"Ja, Liselchen, die Natur ist die herrlichste Kirche und predigt uns mit tausend Zungen von der Güte und Allmacht Gottes.Da verlangen unsere gläubigen Herzen nach Zeichen und Wundern und denken nicht daran, dass jedes Samenkorn,jedes Blatt, jede Blüte ein großes Wunder ist."Was lasen wir da? Eine Beschreibung der Natur gemäß der Einsicht des Apostelfürsten Paulus,daß jederzeit Gott aus der Natur erkennbar sei,wie es dann auch das 1.Vaticanum lehrte? Eine feine Kritik an der Wundersehnsucht der Christen, die verkennen, daß die uns umgebende Natur das Wunder ist, das wir als Übernatürliches ersehnen und so im Natürlichen verkennen? Oder eine problematische Verabsolutierung der natürlichen Schönheit gegenüber der wahren künstlerischen, die sich gerade in unseren herrlichen Barockkirchen so vollendet manifestiert?

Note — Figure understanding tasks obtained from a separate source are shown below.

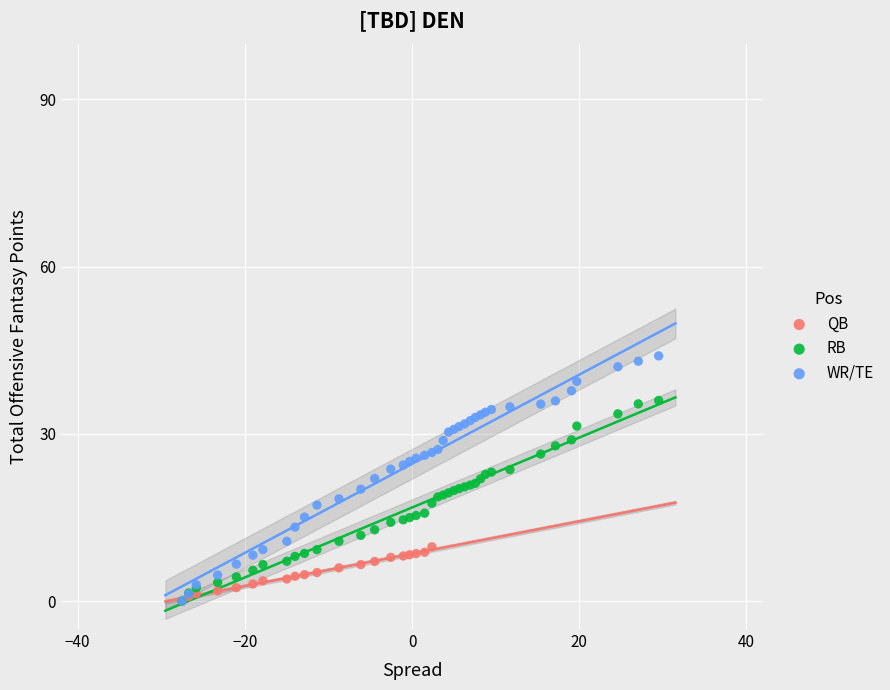

Which series has the largest Y range (max minus min)?

WR/TE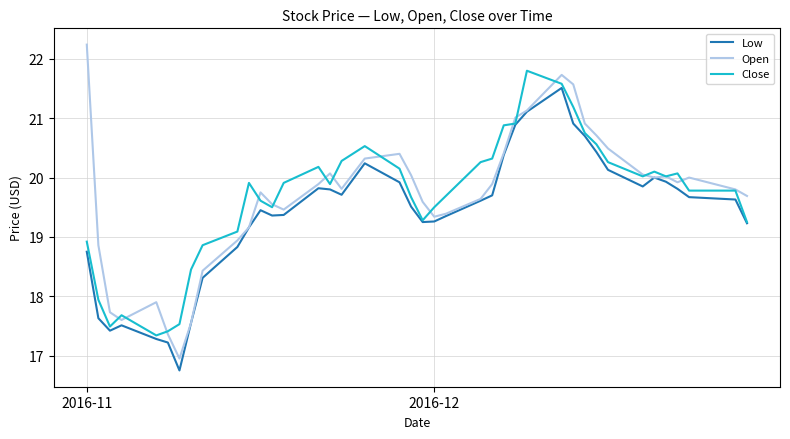

Rank the series by their maximum value, from highest to lowest.

Open, Close, Low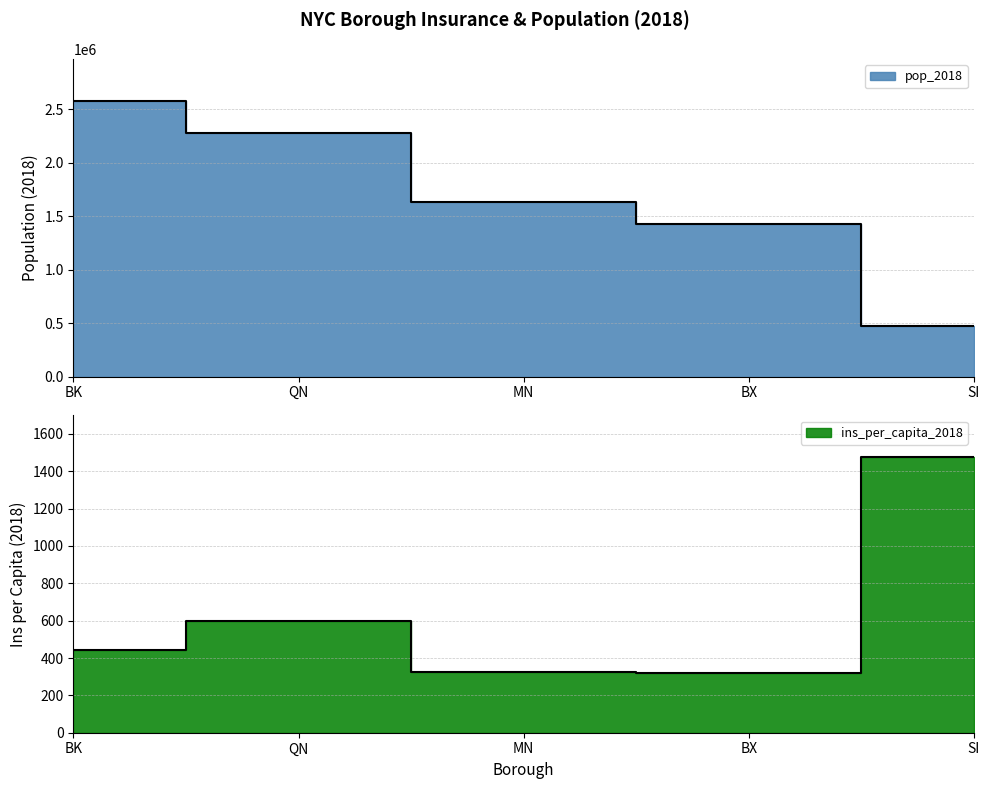

Which series has the largest total across all categories?

pop_2018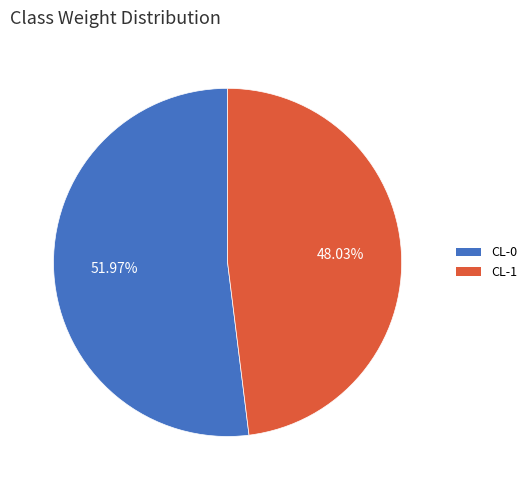

To the nearest percent, what portion does CL-0 represent?

52%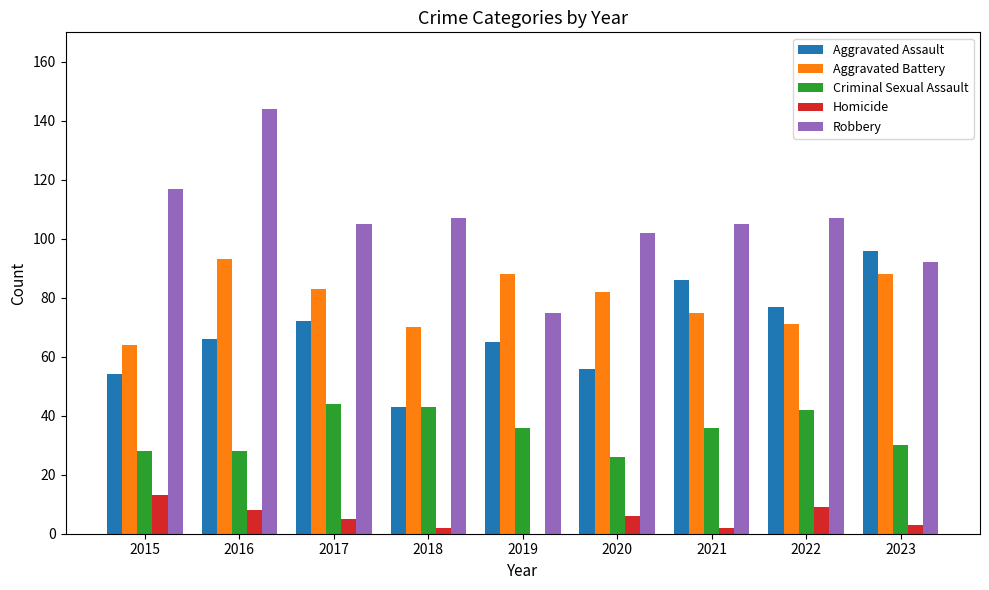

Is the value of Robbery at 2017 greater than the value of Criminal Sexual Assault at 2015?

Yes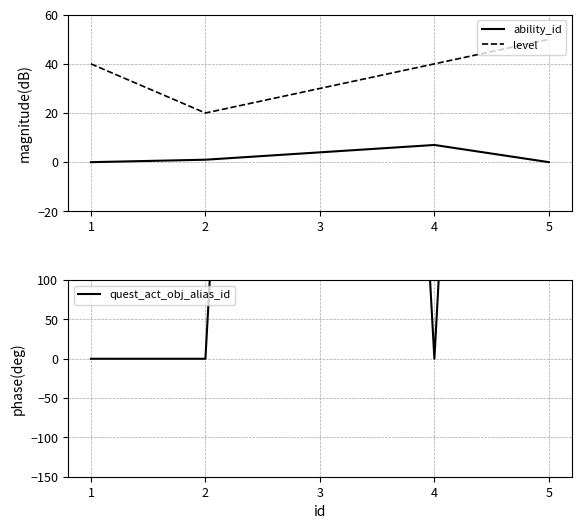

Read the level value at 5.

50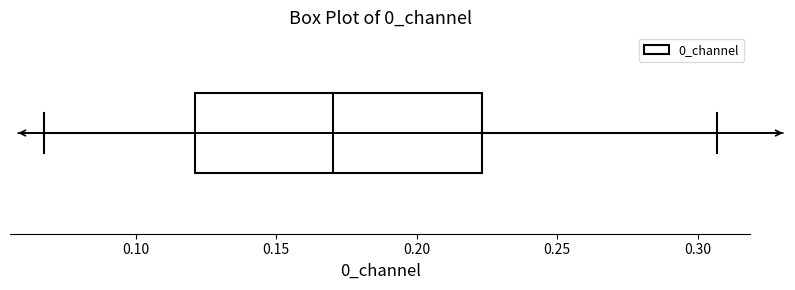

Where is the right edge of the box on the x-axis? The values are not printed on the chart, so give them approximately, as read against the axis.

0.225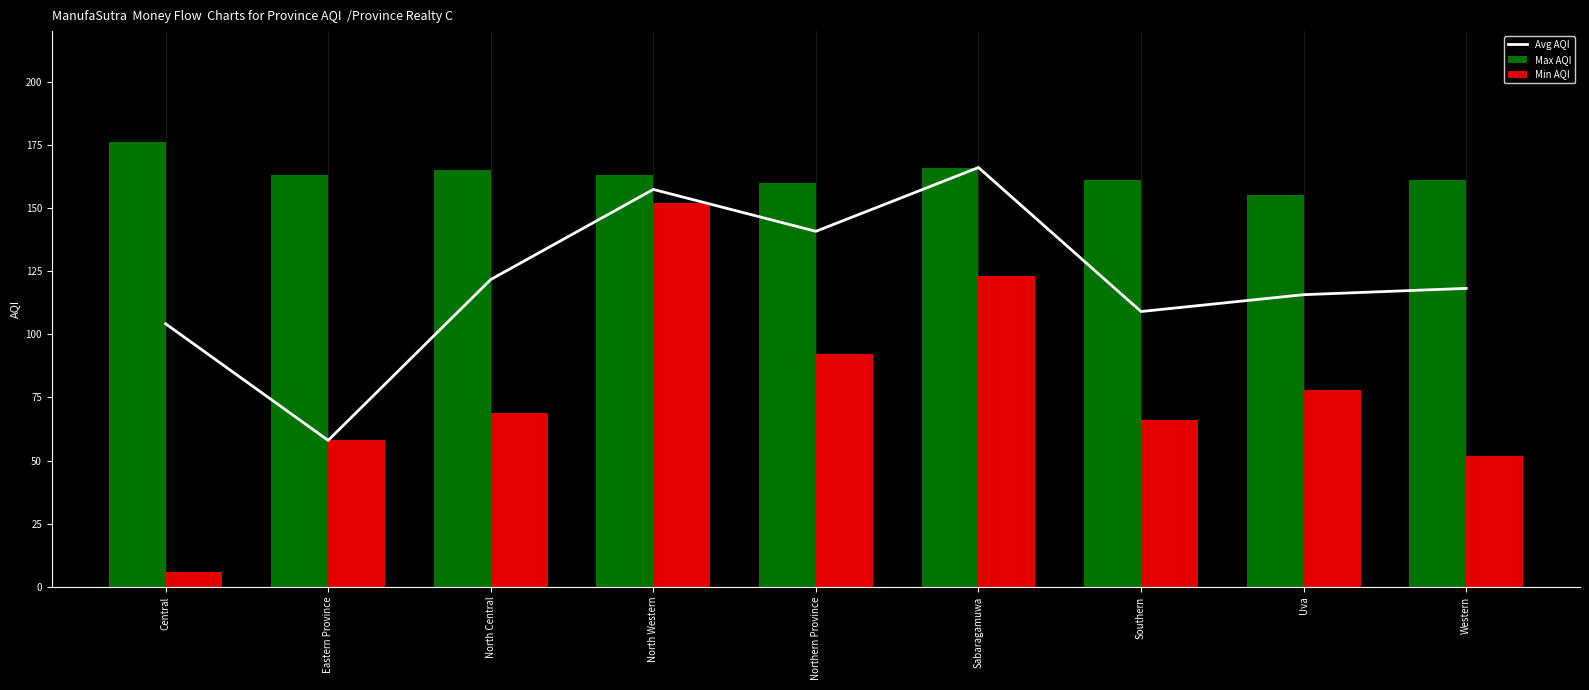

What is the sum of all Avg AQI values?

1090.8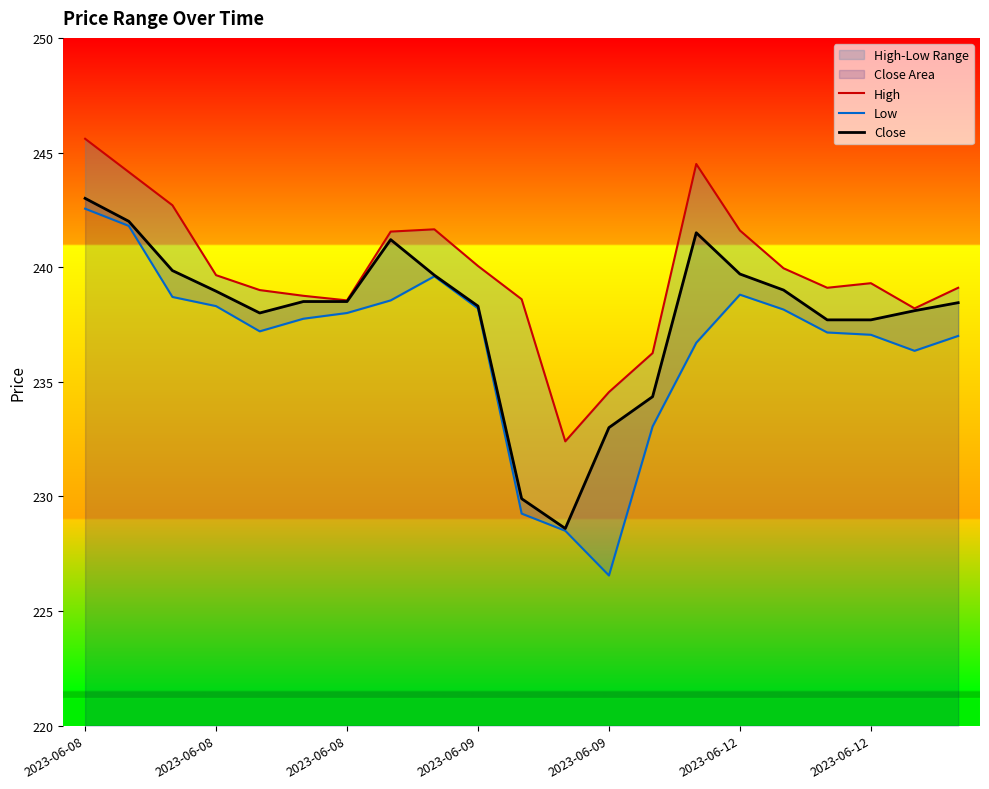

Reading right to left, transcribe all the data shown in this chart.

High: 239.1	238.2	239.3	239.1	239.9	241.6	244.5	236.2	234.6	232.4	238.6	240.1	241.6	241.6	238.6	238.8	239.0	239.6	242.7	244.1	245.6
Low: 237.0	236.4	237.1	237.1	238.1	238.8	236.7	233.1	226.6	228.5	229.2	238.2	239.6	238.6	238.0	237.8	237.2	238.3	238.7	241.8	242.6
Close: 238.4	238.1	237.7	237.7	239.0	239.7	241.5	234.4	233.0	228.6	229.9	238.3	239.6	241.2	238.5	238.5	238.0	238.9	239.9	242.0	243.0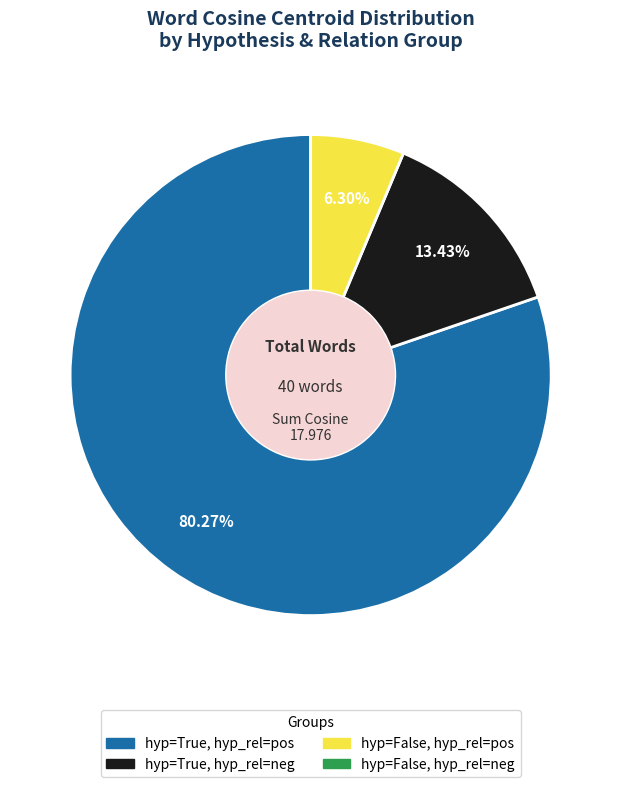

Does any single category account for the majority?

Yes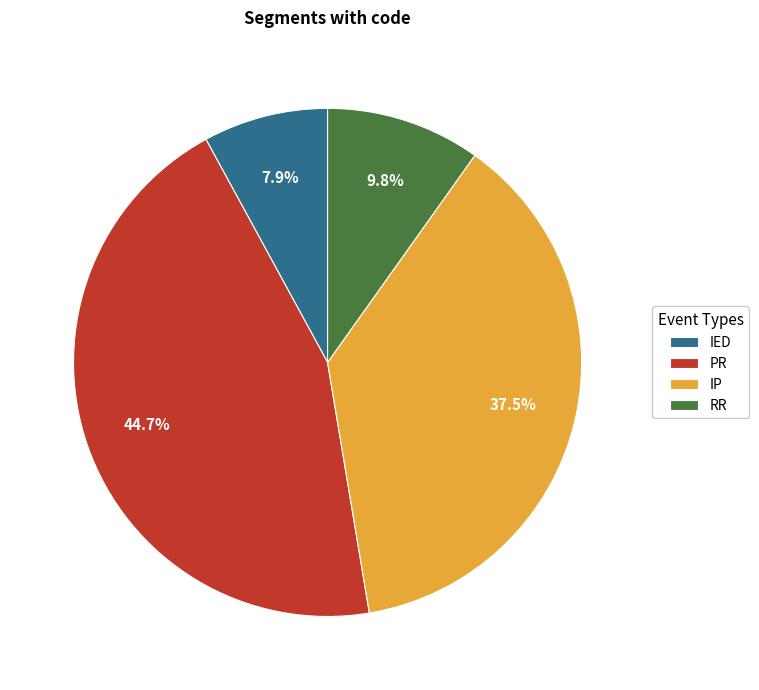

Does any single category account for the majority?

No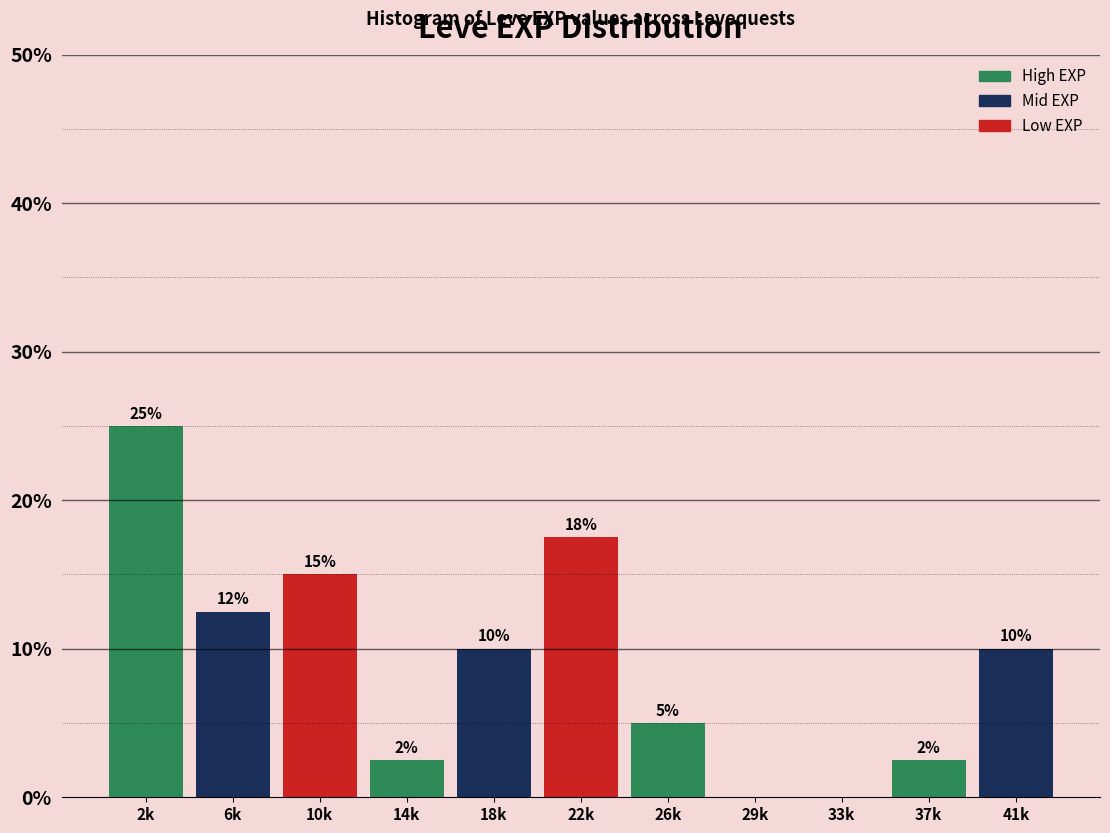

True or false: the data shows 5.9 at 22k.

False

Trauen wir die akademischen Literaturkritik, fällt die Antwort simpel aus: Das ist purer Kitsch, denn es handelt sich hier um ein Zitat aus einem Hedwig Courths- Mahler Roman:"Gib mich frei, Schicksalsroman um das Opfer einer schönen Frau", (Band 1405 Basteiverlag, S.42). Aber könnte es nicht uns befremdlich vorkommen, daß zur Hochkultur fast nur noch christentumskritische Werke gehören- mit wenigen Ausnahmen? (Auf Anhieb fällt mir dazu nur Bernanos,Werfel und Dostojewski ein; Bölls linksmoralistische Werke möchte ich nicht dazu zählen.)
Könnte es sein, daß die heutige Literturkritik gar nicht so eindeutig rein wissenschaftlich ist, sondern daß ihr schon ein positiver Bezug zum Christlichen verdächtig ist, gar, wenn es nicht um Moralisches sondern gar um Theologisches geht? Könnte es sein, daß schon das Weltbild, das den Romanen dieser Autorin zu Grunde liegt, daß im Prinzip die Welt in Ordnung ist, sodaß auch noch so viel Zuerleidendes -davon handeln ihre Romane hauptsächlich- nur Umwege zum guten Ende sind, als kitschig verurteilt wird? Große Literatur, die sich dem Thema Liebe annimmt, kennt dagegen kein gutes Ende, von Fontanes Effie Briest bis zu Flauberts Madame Bovery und wo doch noch Lebensläufe gut ausgehen, etwa in Wilhelm Raabes Meistererzähung: "Der Hungerpastor" fndet das keinen Applaus. Das gute Ende ist - dieser Eindruck drängt sich fast auf- in die "Kitschliteratur" verbannt, die zwar "populär" ist, aber in den Augen der professionellen Kritik nur auf Ablehnung stößt. Man denke nun einmal an das Werk des zur Zeit wohl bedeutsamsten französischen Schriftstellers, Michel Houellenbecq: Ist in seinen Werken ein gutes Ende überhaupt vorstellbar, oder kann man sich in seinen Romanen einen positiven Bezug zur christlichen Religion auch nur vorstellen? Oder lese man Thomas Bernhard- was immer man auch von ihm lesen mag: Christliches kann da nur noch als zu Kritisierendes, als Fremdkörper auftauchen, wenn überhaupt.
Sollte etwa die Nichtwahrnehmung des Christlichen oder wenn dann nur noch als Kritik an ihm ein wesentliches Qualitätskriterium der Literaturkritik sein?
Feministisch Inspirierte würden jetzt wohl einwenden, daß das Kitschige der Courths-Mahler Romane das Grundaxiom dieser Romane sei, daß das Glück der Frau in der Liebe zu einem Manne bestünde (aber auch des Mannes), aber findet das nicht auch seine Entsprechung in der christlichen Religion, im Hohelied der Liebe des Paulus? Ist die Geringschätzung der Liebe und die Apotheose der reinen Sexualität, angefangen bei Marquise de Sade nicht gerade ein Signum der Abwendung von der christlichen Religion?